What to do: Everything in the listing should be transcribed exactly, apart from the pictures.

Available data:

_ _ _ _ _ _ _

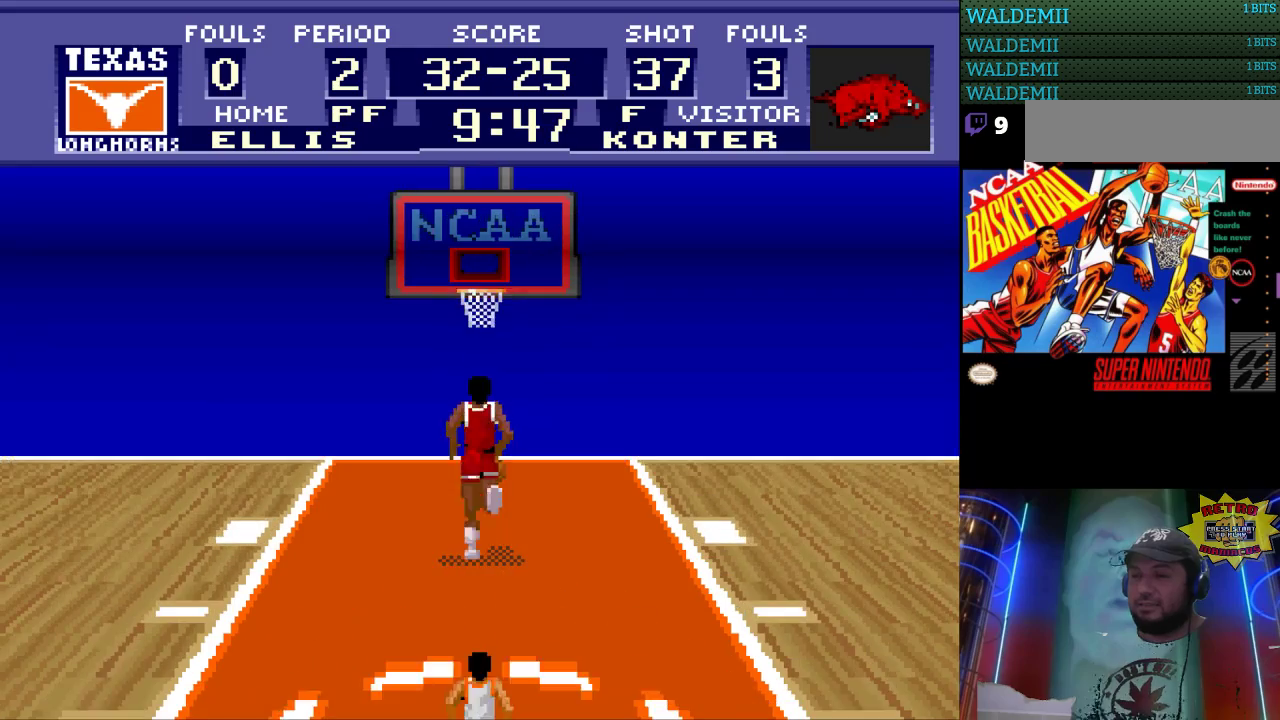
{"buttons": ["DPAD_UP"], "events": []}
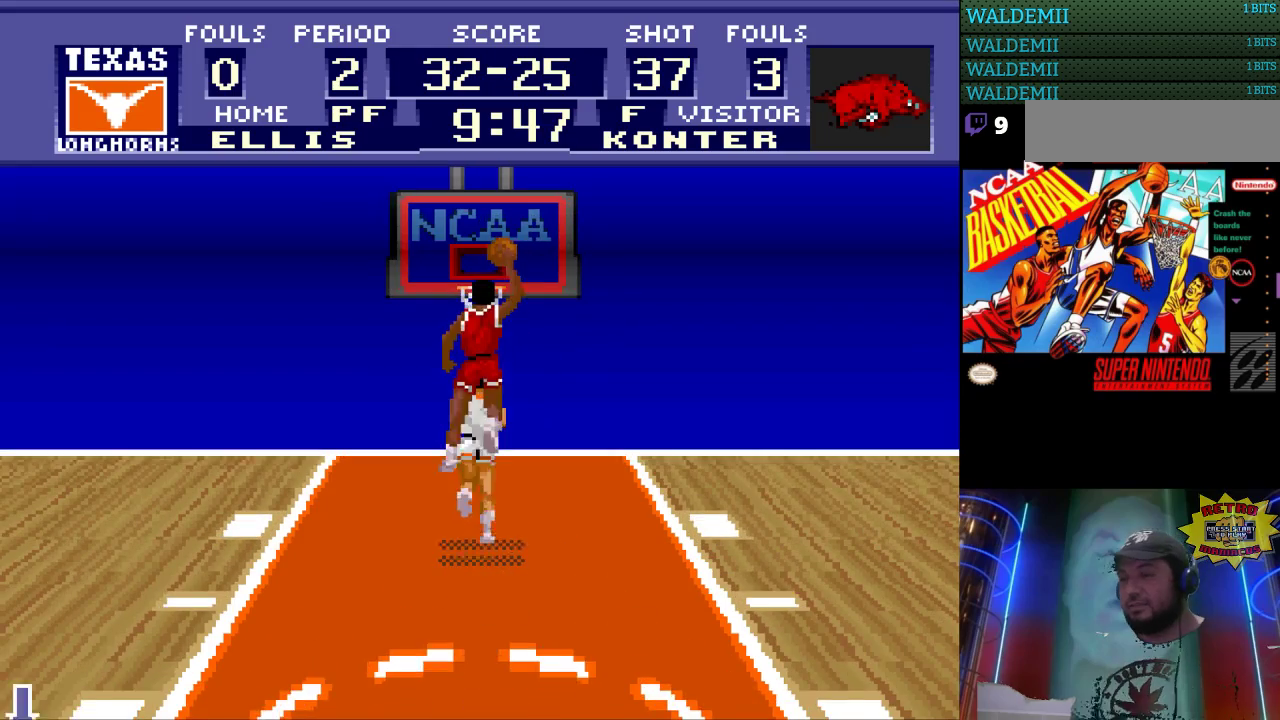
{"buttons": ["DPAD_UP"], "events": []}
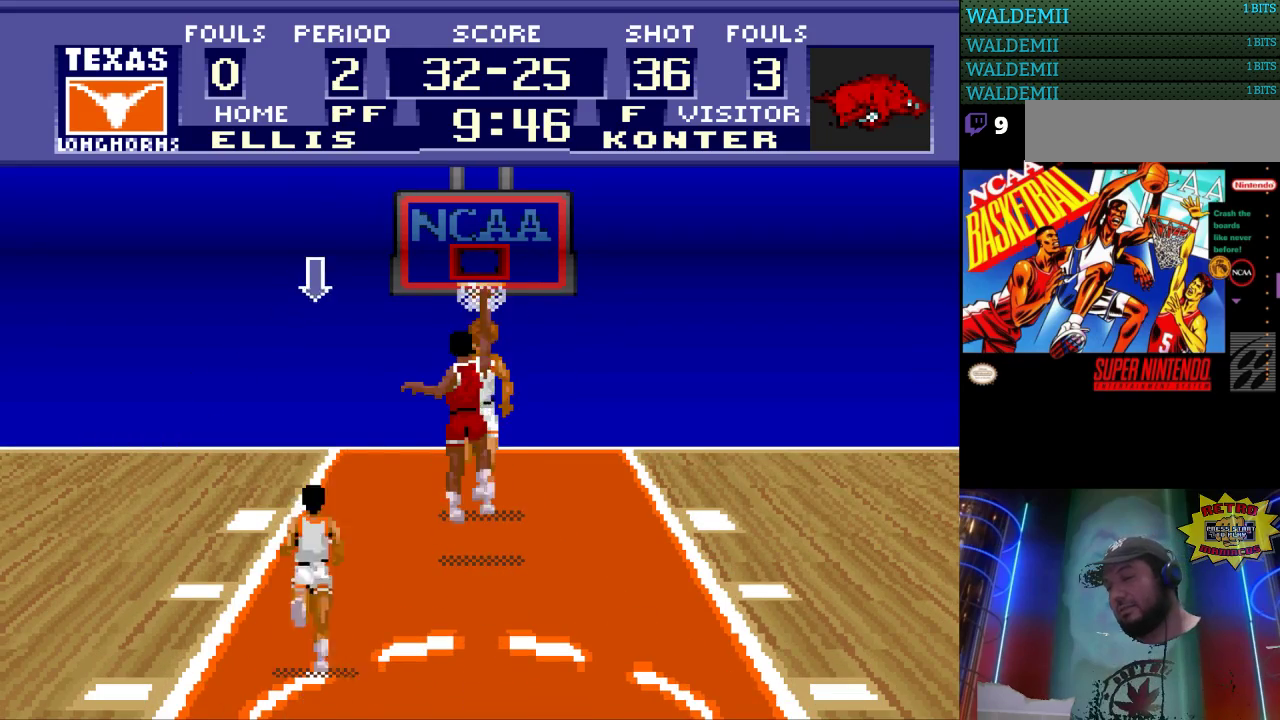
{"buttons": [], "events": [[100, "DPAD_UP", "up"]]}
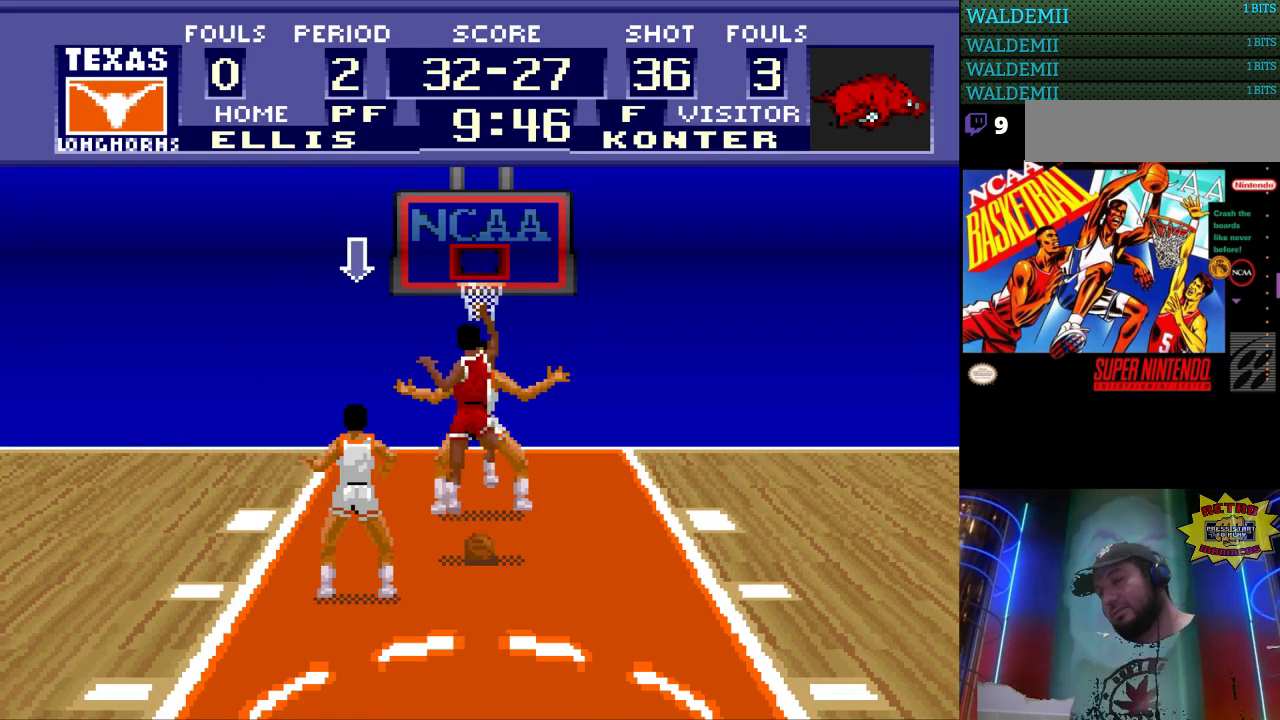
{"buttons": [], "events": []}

_ _ _ _ _ _ _

Output for this task:
{"buttons": ["DPAD_UP"], "events": []}
{"buttons": ["DPAD_UP"], "events": []}
{"buttons": [], "events": [[100, "DPAD_UP", "up"]]}
{"buttons": [], "events": []}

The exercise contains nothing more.